Human Label Variation in Implicit Discourse Relation Recognition
This work addresses the challenge of human label variation in IDRR, which is crucial for developing more robust and reliable NLP models for discourse understanding.
This paper investigates human label variation in Implicit Discourse Relation Recognition (IDRR), a task known for high ambiguity due to cognitive complexity. The study found that models predicting full annotation distributions produce more stable predictions compared to existing annotator-specific models, which perform poorly in IDRR unless ambiguity is reduced.

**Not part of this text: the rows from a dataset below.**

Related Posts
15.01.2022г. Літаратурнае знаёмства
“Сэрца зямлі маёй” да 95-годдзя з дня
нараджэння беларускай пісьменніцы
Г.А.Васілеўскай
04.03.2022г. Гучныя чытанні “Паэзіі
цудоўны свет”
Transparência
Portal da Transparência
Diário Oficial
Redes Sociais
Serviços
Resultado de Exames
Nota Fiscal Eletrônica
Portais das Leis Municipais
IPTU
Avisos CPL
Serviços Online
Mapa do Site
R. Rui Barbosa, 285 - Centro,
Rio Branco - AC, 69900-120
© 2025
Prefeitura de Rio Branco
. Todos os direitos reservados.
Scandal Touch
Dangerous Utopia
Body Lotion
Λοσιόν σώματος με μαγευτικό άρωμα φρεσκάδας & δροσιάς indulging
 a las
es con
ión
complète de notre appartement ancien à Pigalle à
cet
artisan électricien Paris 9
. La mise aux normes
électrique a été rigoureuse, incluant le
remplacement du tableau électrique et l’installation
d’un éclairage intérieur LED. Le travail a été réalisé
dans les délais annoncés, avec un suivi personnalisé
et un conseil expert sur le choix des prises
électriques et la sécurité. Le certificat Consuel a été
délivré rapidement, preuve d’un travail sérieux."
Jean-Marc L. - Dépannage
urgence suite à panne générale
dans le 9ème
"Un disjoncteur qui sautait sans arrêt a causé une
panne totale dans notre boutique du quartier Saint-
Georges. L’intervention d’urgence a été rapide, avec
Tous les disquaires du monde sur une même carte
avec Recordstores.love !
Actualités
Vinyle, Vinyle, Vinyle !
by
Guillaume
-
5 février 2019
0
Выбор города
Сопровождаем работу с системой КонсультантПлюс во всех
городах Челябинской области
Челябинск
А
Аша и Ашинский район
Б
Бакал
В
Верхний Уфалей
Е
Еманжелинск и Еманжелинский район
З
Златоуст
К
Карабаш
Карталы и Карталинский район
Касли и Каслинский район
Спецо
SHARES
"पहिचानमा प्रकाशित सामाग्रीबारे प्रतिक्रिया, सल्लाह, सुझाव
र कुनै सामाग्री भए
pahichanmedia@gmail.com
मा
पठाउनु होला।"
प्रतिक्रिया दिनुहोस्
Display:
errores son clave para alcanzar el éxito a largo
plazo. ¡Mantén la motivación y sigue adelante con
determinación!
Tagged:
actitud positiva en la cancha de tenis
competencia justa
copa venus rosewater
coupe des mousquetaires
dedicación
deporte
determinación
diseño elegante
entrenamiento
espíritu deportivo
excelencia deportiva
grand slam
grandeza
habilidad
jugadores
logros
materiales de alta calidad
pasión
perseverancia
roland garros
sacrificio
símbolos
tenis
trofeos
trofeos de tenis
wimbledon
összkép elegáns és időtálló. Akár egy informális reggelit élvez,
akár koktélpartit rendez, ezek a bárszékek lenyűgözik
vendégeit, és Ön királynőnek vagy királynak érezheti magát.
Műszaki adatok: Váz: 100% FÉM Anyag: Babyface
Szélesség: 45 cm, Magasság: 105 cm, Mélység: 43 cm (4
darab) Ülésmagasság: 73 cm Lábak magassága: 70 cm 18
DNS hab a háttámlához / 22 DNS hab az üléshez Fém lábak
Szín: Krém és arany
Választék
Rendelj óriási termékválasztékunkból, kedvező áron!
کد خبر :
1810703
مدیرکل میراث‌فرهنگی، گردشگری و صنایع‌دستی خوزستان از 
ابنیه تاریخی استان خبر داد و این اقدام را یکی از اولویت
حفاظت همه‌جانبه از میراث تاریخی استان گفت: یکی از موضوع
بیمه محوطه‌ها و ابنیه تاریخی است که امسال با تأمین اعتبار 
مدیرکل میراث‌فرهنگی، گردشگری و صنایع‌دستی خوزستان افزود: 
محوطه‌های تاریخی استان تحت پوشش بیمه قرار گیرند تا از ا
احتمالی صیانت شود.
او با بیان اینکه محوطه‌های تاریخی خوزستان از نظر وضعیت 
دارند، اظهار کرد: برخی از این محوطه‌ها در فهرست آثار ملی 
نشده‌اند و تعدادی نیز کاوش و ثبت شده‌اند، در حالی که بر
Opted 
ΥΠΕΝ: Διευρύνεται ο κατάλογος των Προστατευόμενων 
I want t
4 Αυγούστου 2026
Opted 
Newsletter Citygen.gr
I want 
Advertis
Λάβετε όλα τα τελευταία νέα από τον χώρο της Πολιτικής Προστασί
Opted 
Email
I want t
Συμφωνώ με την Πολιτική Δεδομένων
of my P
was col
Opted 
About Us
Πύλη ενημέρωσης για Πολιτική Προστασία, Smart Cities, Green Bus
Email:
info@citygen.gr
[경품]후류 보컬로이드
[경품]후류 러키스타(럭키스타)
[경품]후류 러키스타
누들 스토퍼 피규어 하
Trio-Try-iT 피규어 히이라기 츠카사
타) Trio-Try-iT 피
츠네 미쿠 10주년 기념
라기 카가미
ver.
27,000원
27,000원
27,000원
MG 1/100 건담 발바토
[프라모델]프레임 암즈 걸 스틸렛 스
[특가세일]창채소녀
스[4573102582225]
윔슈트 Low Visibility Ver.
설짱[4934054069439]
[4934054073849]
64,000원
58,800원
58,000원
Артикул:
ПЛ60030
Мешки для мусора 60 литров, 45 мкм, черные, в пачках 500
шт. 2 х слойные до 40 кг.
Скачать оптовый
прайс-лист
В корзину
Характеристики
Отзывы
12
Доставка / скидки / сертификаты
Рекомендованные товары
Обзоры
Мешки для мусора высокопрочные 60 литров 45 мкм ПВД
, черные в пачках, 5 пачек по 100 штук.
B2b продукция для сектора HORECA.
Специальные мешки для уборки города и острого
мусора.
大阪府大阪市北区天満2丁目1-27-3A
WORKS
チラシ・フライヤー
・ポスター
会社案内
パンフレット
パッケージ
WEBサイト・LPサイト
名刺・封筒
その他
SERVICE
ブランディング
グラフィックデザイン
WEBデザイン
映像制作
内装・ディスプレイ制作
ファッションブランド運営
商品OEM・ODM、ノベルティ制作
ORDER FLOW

There is growing recognition that many NLP tasks lack a single ground truth, as human judgments reflect diverse perspectives. To capture this variation, models have been developed to predict full annotation distributions rather than majority labels, while perspectivist models aim to reproduce the interpretations of individual annotators. In this work, we compare these approaches on Implicit Discourse Relation Recognition (IDRR), a highly ambiguous task where disagreement often arises from cognitive complexity rather than ideological bias. Our experiments show that existing annotator-specific models perform poorly in IDRR unless ambiguity is reduced, whereas models trained on label distributions yield more stable predictions. Further analysis indicates that frequent cognitively demanding cases drive inconsistency in human interpretation, posing challenges for perspectivist modeling in IDRR.